Una operación similar sucede en Historia de una mala mujer. Casi diez años después de la película que consagra a Saslavsky como director y a Libertad Lamarque como actriz, filma otro melodrama de madre. Algunas cosas habían cambiado. El cine argentino había aburguesado sus tramas y los tangos aparecían con menos frecuencia, Saslavsky podía recargar sus vestidos y decorados con infinitos pliegues visuales sin rendir cuentas a nadie, y Libertad Lamarque (ya exiliada en México) era reemplazada por otra actriz transnacional, antigua diva de Hollywood y repatriada por el cine mexicano: Dolores del Río. Sin embargo, la estructura dramática y emocional permanece. Historia de una mala mujer recupera la historia de Oscar Wilde pero le da un golpecito a la focalización: si en la obra de teatro original el punto de vista principal estaba volcado sobre Lady Windermere, en la adaptación de Saslavsky el foco se dirige hacia Mrs. Erlynne (aquí Rita D’Erline), es decir, hacia la madre, hacia la prostituta. Rita es castigada por su marido, que la separa de su hija de seis meses. La causa consiste en haberse enamorado de otro hombre, y, a pesar de haber renunciado a concretar ese deseo, la pasión la condenaría desde allí y para siempre (“el pecado se paga toda la vida”, dice). Rita escapa de su casa y decide tirarse de unv tren en movimiento cuando una mujer la salva y la transforma en “un mala mujer” o en una mujer que se vale por sí misma.

▶ Detalles del ejercicio
Responde según el texto sobre Historia de una mala mujer:
1. ¿Qué actriz reemplaza a Libertad Lamarque en esta película?
2. ¿De qué autor es la historia que recupera la película?
3. ¿Con qué castiga el marido a Rita?
Usa únicamente la información del texto extraído.

▶ Bloque de datos
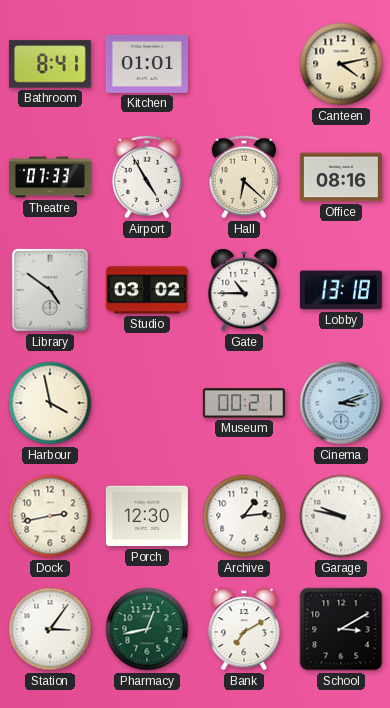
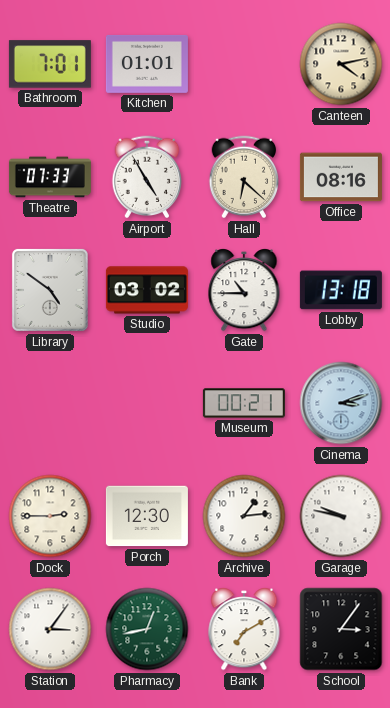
Bathroom: 8:41 -> 7:01
Harbour: 3:58 -> none
Dock: 2:43 -> 2:45
School: 3:10 -> 3:06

▶ Resultado
1. Dolores del Río.
2. De Oscar Wilde.
3. La separa de su hija de seis meses.